Relativistic kinematics Flashcards
Lorentz transformations
What’s a proper orthocronous Lorentz transformation?
A Lorentz transformation that doesn’t change either the direction of time nor the orientation of space and that consists of 3D rotations and boosts.
- orthocronous: Λ^0(0) ≥ 1, doesn’t change the sign of the time coordinate
- proper: detΛ = 1, leaves the orientation of space unchanged
Mandelstam variables
What are Mandelstam variables?
A convenient set of variables to describe the kinematics of 2 → 2 scattering processes:
s ≡ (p(a) + p(b))^2 = (p(c) + p(d))^2 ,
t ≡ (p(a) − p(c))^2 = (p(b) − p(d))^2 ,
u ≡ (p(a) − p(d))^2 = (p(b) − p(c))^2 .
- Lorentz invariant by construction
- only two of the three variables can be independent at once
- s + t + u = m(a)^2 + m(b)^2 + m(c)^2 + m(d)^2
- they satisfy various bounds that determine the physical region in which s, t, u can take values for a physical proces (graphical rep of the allowed range of values: Mandelstam plane (triangle))
Mandelstam variables
What is crossing symmetry?
The scattering amplitude for the processes
- a + b → c + d: s-channel,
- a + ¯c → ¯b + d: t-channel,
- a + ¯d → c + ¯b: u-channel,
are part of a single analytic function extending beyond the physical domain of the Mandelstam variables. These are the three wedges outside the Mandelstam triangle. The crossing-symmetry relations: A(s)(s, t, u) = A(t)(t, s, u) = A(u)(u, t, s), that are the scattering amplitudes of the corresponding processes.
Invariant phase space
What is the invariant phase space of particles?
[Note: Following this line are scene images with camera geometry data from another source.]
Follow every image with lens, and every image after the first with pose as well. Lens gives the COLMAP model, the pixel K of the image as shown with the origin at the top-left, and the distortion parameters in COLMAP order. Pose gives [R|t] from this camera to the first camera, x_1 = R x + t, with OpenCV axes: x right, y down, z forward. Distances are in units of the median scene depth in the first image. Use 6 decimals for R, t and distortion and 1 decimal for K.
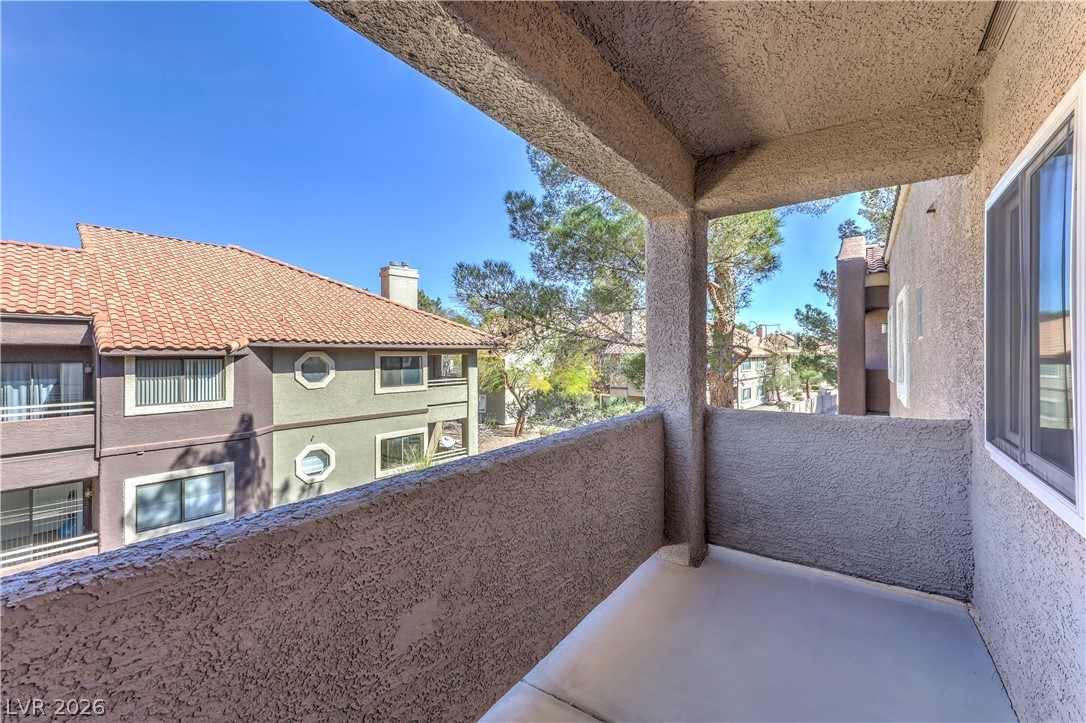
lens RADIAL K [[450.3, 0, 543.8], [0, 450.3, 359.8], [0, 0, 1]] dist [0.012842, 0.000041]
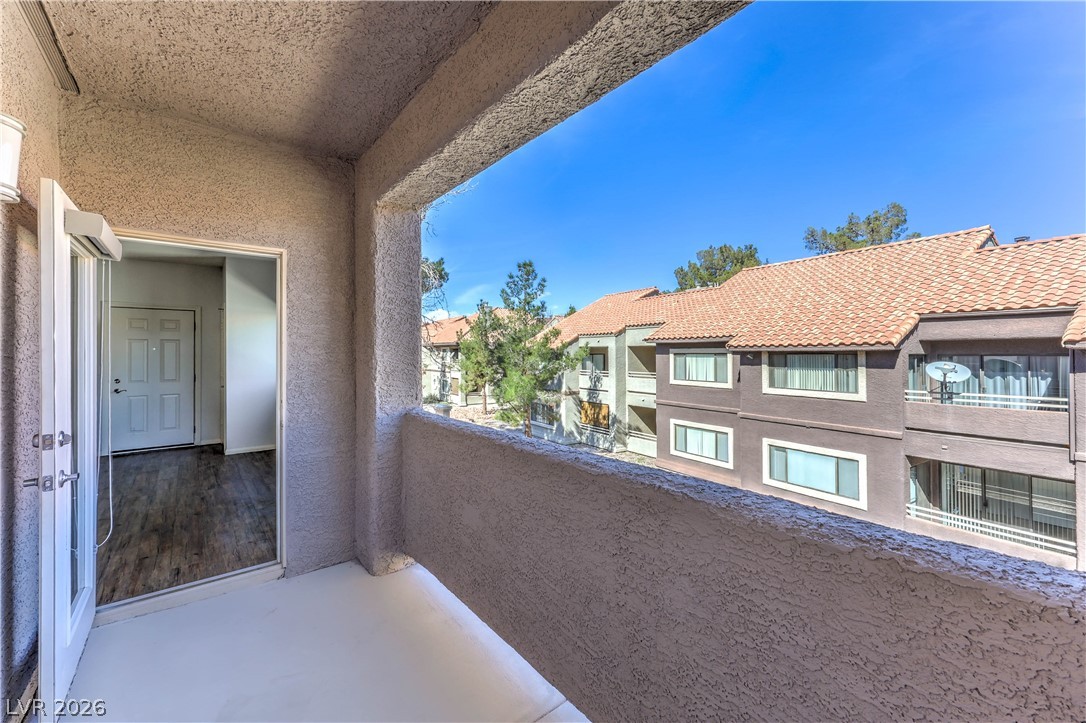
lens RADIAL K [[450.3, 0, 562.4], [0, 450.3, 348.8], [0, 0, 1]] dist [0.012842, 0.000041]
pose [[-0.269813, -0.003747, -0.962906, 0.180624], [-0.003211, 0.999990, -0.002991, -0.002715], [0.962907, 0.002284, -0.269822, 0.264450]]
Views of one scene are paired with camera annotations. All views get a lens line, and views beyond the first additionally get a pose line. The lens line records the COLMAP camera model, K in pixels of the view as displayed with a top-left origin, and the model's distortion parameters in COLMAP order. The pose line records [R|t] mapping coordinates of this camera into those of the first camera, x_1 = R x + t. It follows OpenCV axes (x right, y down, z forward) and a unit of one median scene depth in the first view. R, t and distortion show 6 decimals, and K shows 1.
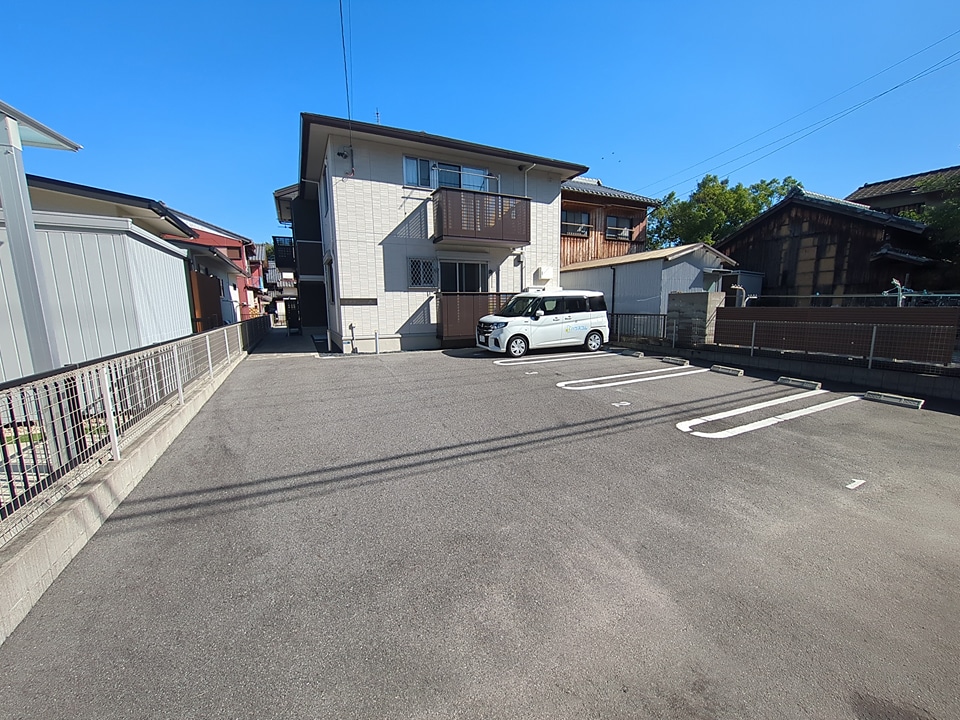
lens RADIAL K [[378.0, 0, 481.8], [0, 378.0, 361.6], [0, 0, 1]] dist [-0.003670, -0.000271]
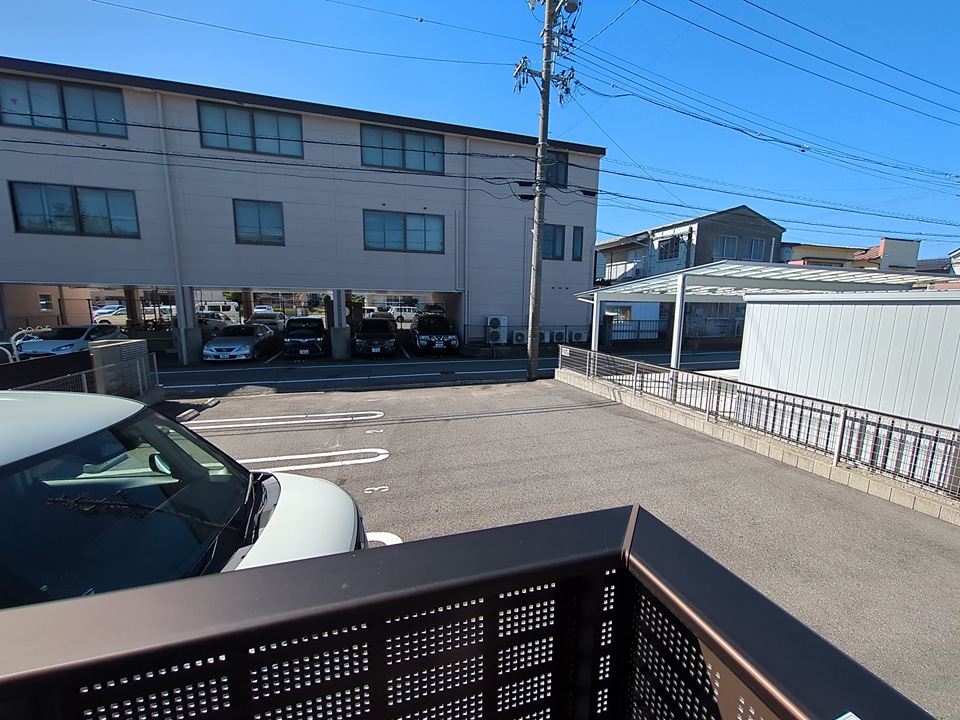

The possible states of a spinless particle of mass m are characterised by the four-momenta p^μ that satisfy p^2 = m^2 with positive energy, p0 ≥ m > 0. The phase space is the corresponding domain in R^4: Φ = {p ∈ R^4|p^2 − m^2 = 0 , p0 > 0}.
- infinitesimal phase space: dΩp = d^3p/[(2π)^3 2ε(p)], where ε(p) ≡ √(p^2 + m^2), invariant measure under orthocronous Lorentz trafos
- for n particles: dΦ(n) = ∏(j = 1,n) dΩ(p(j)) (2π)^4 δ^(4)[p(tot) − ∑(j = 1, n) p(j)]
- the two-body phase space: dΦ(2) = dΩ(CM)/(32π^2) √λ(s, m1, m2)/s, where λ(s, m1, m2) = (s − (m1 + m2)^2)(s − (m1 − m2)^2)